Low take-up for colon cancer screening

Over 16,000 persons were invited for a colon cancer screening: only 41% accepted the free invitation

One invitation could save a woman’s life: being invited to be screened for breast cancer.
Both government and NGOs have embarked on countless campaigns to help raise awareness about the importance of detecting cancer at early stages.
Breast cancer is the most common type of female cancer in Malta and, across Europe, suffers the highest incident and mortality rates. One in eight women is diagnosed with breast cancer at some point in her lifetime.
According to a 2012 Eurostat survey, Malta has the highest rate of malignant breast cancer in the European Union. In 2009, the death rate due to such types of cancer was 34 per 100,000 inhabitants, compared to the EU’s average of 23.

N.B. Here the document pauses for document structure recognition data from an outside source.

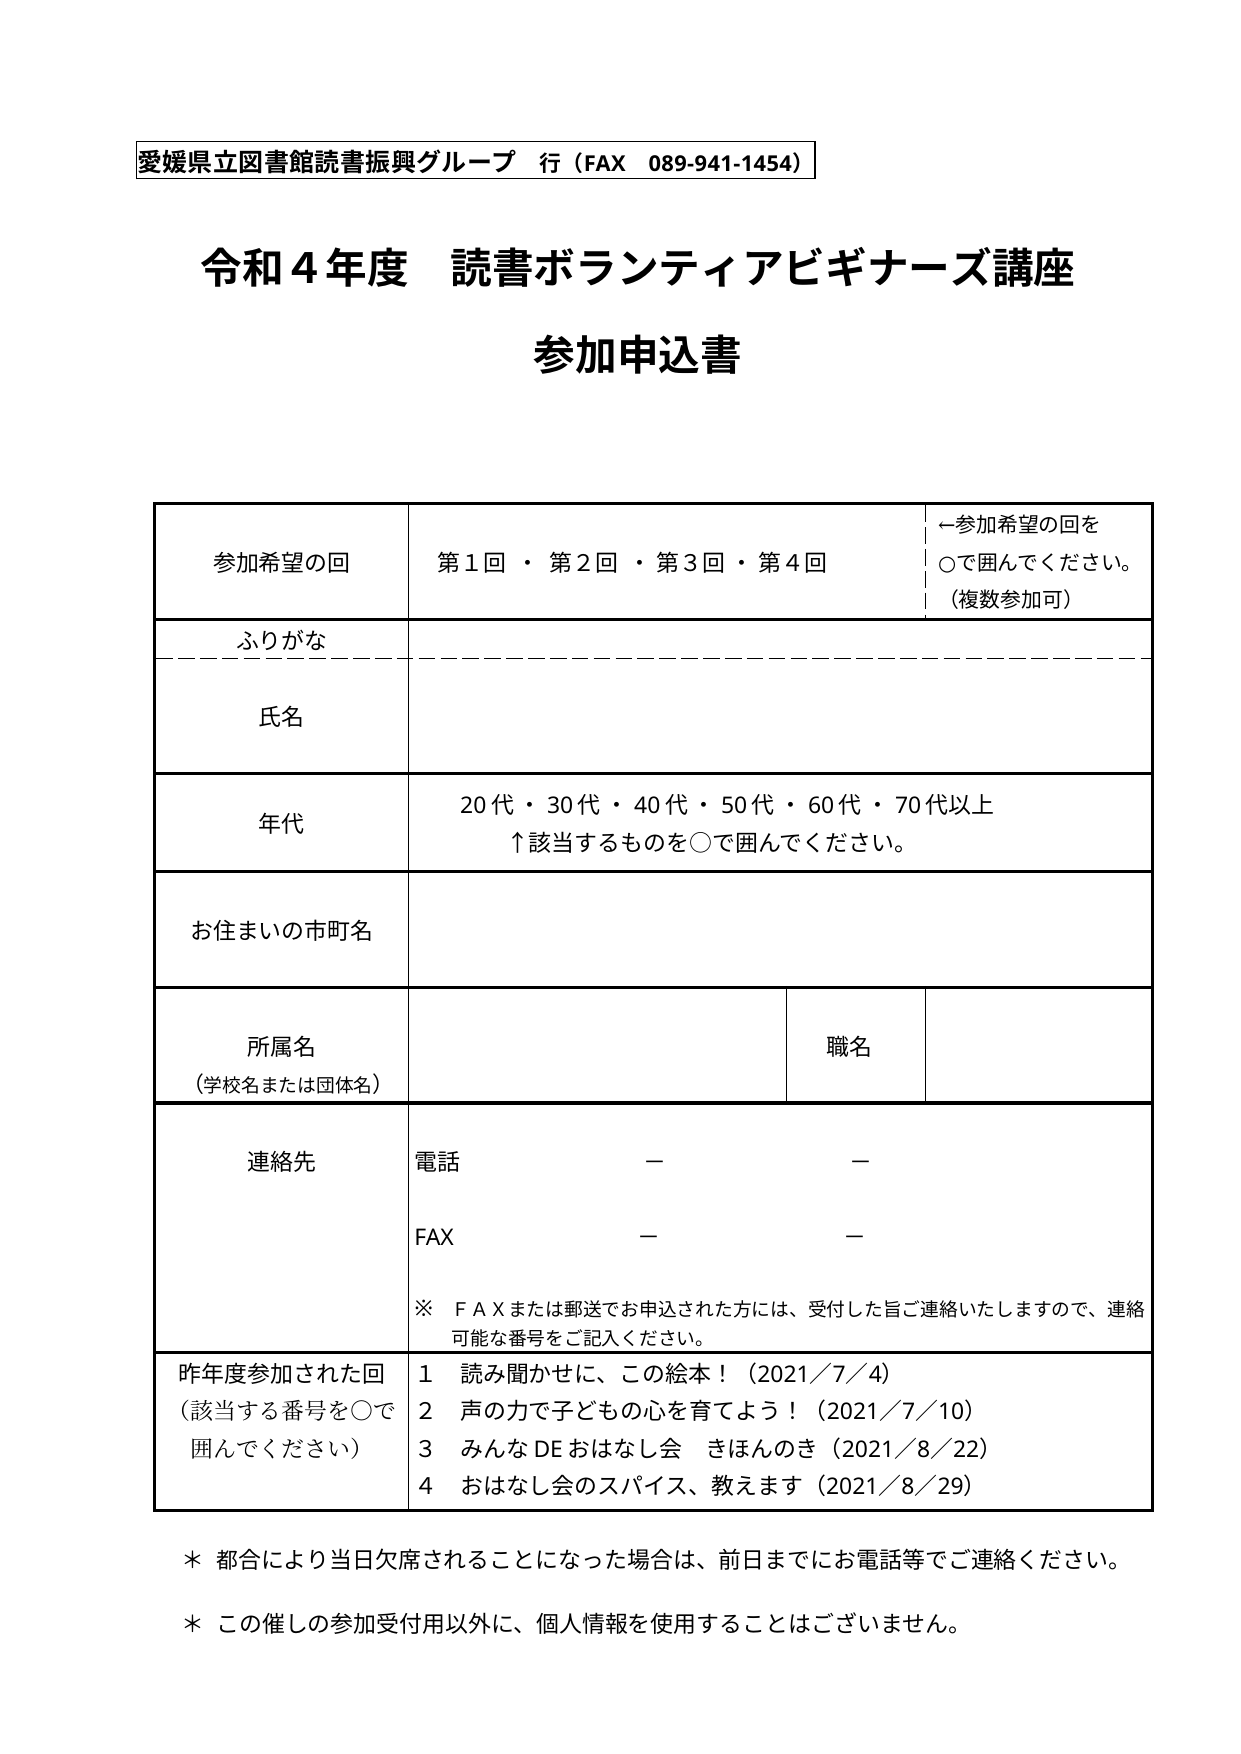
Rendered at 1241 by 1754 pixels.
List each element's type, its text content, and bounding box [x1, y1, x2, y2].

table_header 参加希望の回 [156, 505, 408, 618]
table_cell [409, 658, 1151, 772]
table_cell ふりがな [156, 621, 408, 658]
table_cell [926, 989, 1151, 1101]
text 参加申込書 [136, 314, 1140, 389]
table_header ←参加希望の回を ○で囲んでください。 （複数参加可） [925, 505, 1151, 618]
table_cell 年代 [156, 775, 408, 870]
table_cell １ 読み聞かせに、この絵本！（2021／7／4） ２ 声の力で子どもの心を育てよう！（2021／7／10） ３ みんなDEおはなし会 きほんのき（2021／8／22） ４ おはなし会のスパイス、教えます（2021／8／29） [409, 1354, 1151, 1509]
table_cell [409, 621, 1151, 658]
table_cell 氏名 [156, 658, 408, 772]
list この催しの参加受付用以外に、個人情報を使用することはございません。 [181, 1606, 1140, 1639]
table_cell 電話 － － FAX － － ＦＡＸまたは郵送でお申込された方には、受付した旨ご連絡いたしますので、連絡可能な番号をご記入ください。 [409, 1105, 1151, 1351]
table_cell 職名 [787, 989, 925, 1101]
text 令和４年度 読書ボランティアビギナーズ講座 [136, 235, 1140, 296]
table_cell 20代 ・ 30代 ・ 40代 ・ 50代 ・ 60代 ・ 70代以上 ↑該当するものを○で囲んでください。 [409, 775, 1151, 870]
table_cell 連絡先 [156, 1105, 408, 1351]
text 〒790-0007 松山市堀之内 メール:kodomo@libnet.ehimetosyokan.jp愛媛県立図書館読書振興グループ 行（FAX 089-941-1454） [136, 123, 1140, 198]
table_cell お住まいの市町名 [156, 873, 408, 986]
table_cell 昨年度参加された回 （該当する番号を○で囲んでください） [156, 1354, 408, 1509]
table_cell [409, 873, 1151, 986]
table_header 第１回 ・ 第２回 ・ 第３回 ・ 第４回 [409, 505, 925, 618]
table_cell [409, 989, 786, 1101]
table_cell 所属名 （学校名または団体名） [156, 989, 408, 1101]
list 都合により当日欠席されることになった場合は、前日までにお電話等でご連絡ください。 [181, 1542, 1140, 1575]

In 2009, Malta kicked off a breast-screening programme for women aged between 50 and 60. A national programme for the screening of colon cancer was launched in late 2012.
According to information tabled in parliament, 403 women lost their battle against breast cancer between 2008 and 2012. A total of 1,486 cases were recorded in the national cancer register between 2007 and 2011.

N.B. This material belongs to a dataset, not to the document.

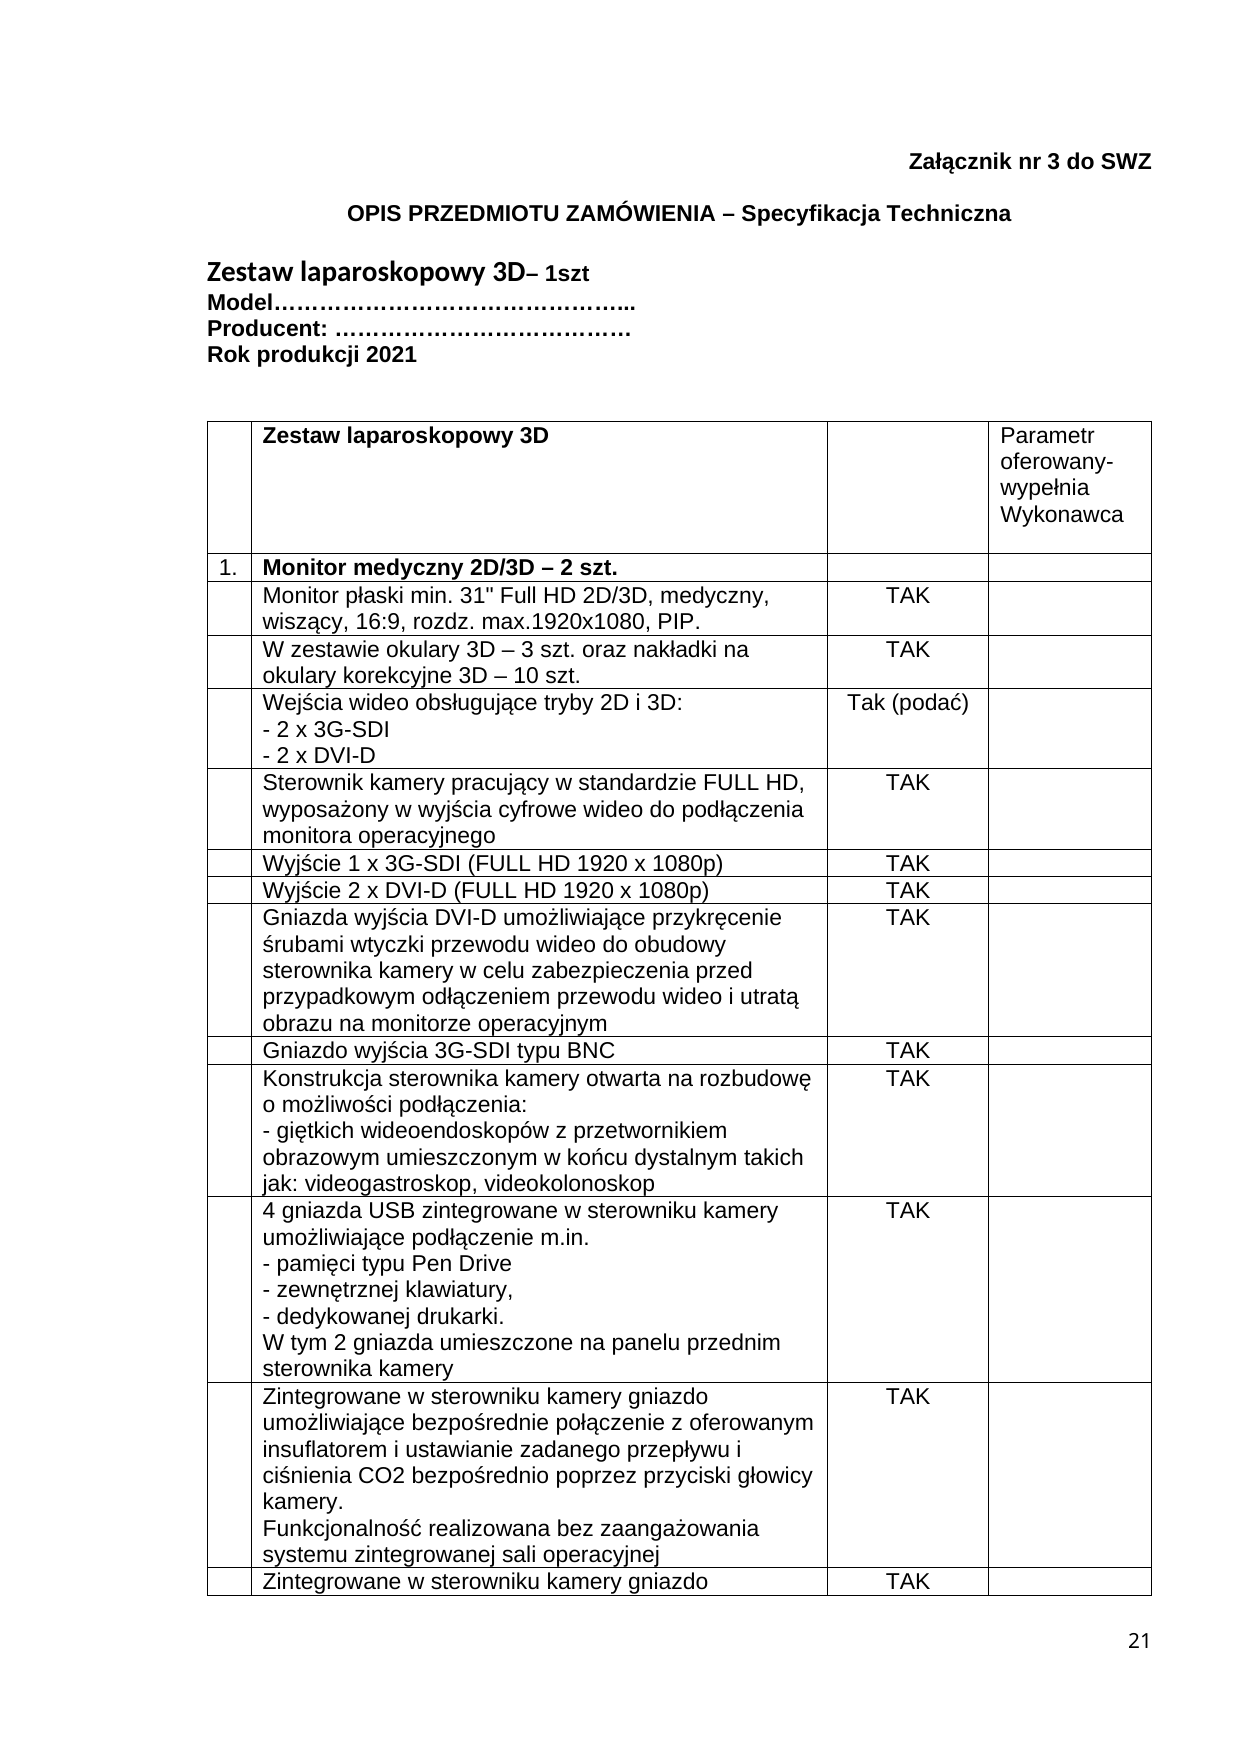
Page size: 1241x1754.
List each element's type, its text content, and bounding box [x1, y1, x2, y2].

Latest data provided by the parliamentary secretariat for health shows that 1,884 invitations were sent out to women between December 2013 and January 2014. 1,113 women accepted the call and seven were diagnosed with breast cancer.
Breast screening can breast cancer at a very early stage, with a mammogram detecting small changes in breast tissue which may indicate cancers that are too small to be felt either by the woman herself or by a doctor.

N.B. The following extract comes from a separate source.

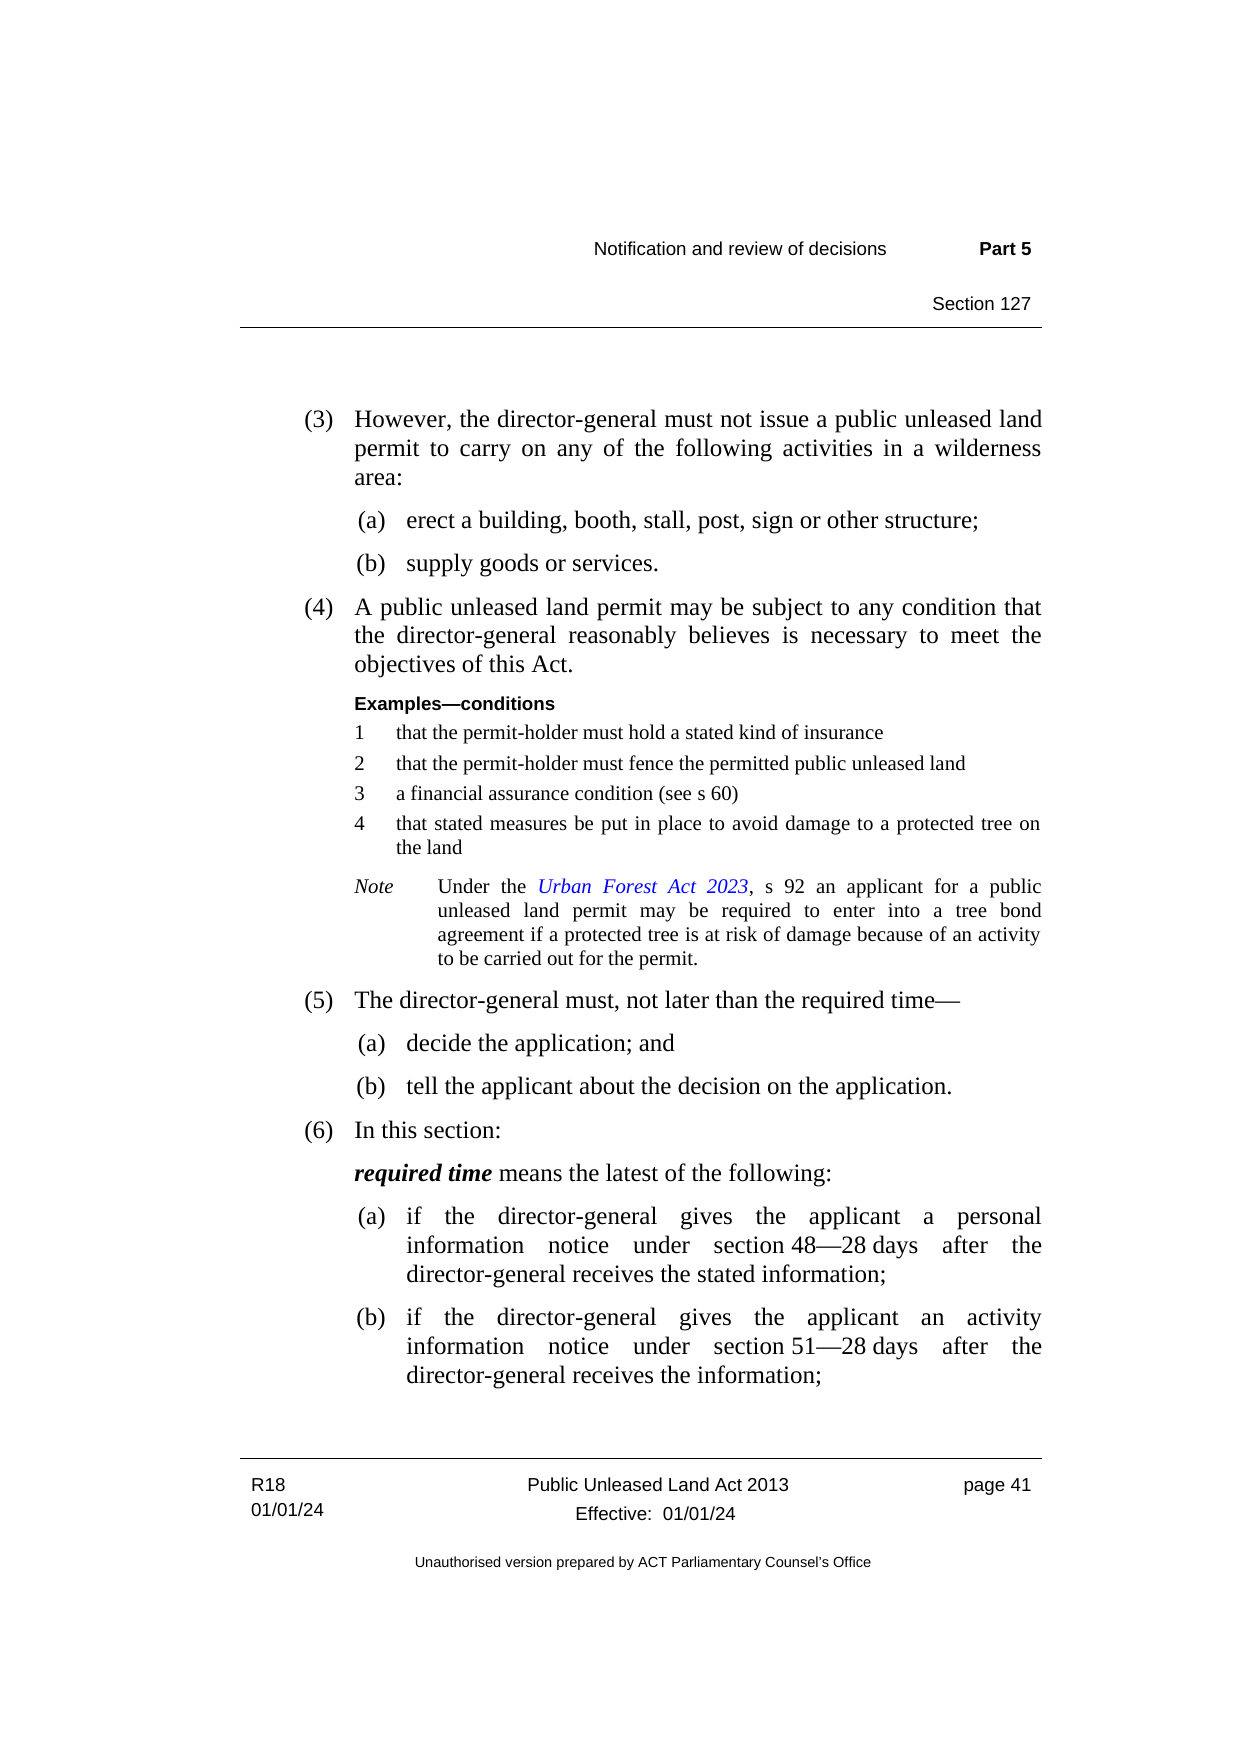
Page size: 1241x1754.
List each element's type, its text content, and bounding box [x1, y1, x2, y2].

On the other hand, the uptake of invitations for colon cancer screening is not as popular: out of the 1,356 invitations sent during the same period, only 415 people took part. Thirty-nine cases where cancer was suspected turned out to be positive, while two other cases were discovered.
Since 2012, over 16,000 persons aged between 60 and 64 were invited for the colon cancer screening. However, only 41% accepted the free invitation and 200 of them were found positive to the screening test. All of them were referred for colonoscopy. Fifteen persons were found to be suffering from this cancer.
The government has also launched a separate programme for the prevention of cervical cancer: all girls born in 2000 and 2001 are eligible for the free administration of a vaccine that targets two strands of human papilloma virus (HPV), a sexually transmitted disease that affects women and is believed to be the major cause of cervical cancer. The vaccine is divided into a course of three injections.
This year, the invitation has been extended to those girls born in 2002 as well. By the end of January, a total of 3,682 girls were invited to take the vaccine: 2,921 girls have been administered the first vaccine, 2,639 have taken the second one and 1,461 have completed the course of medication.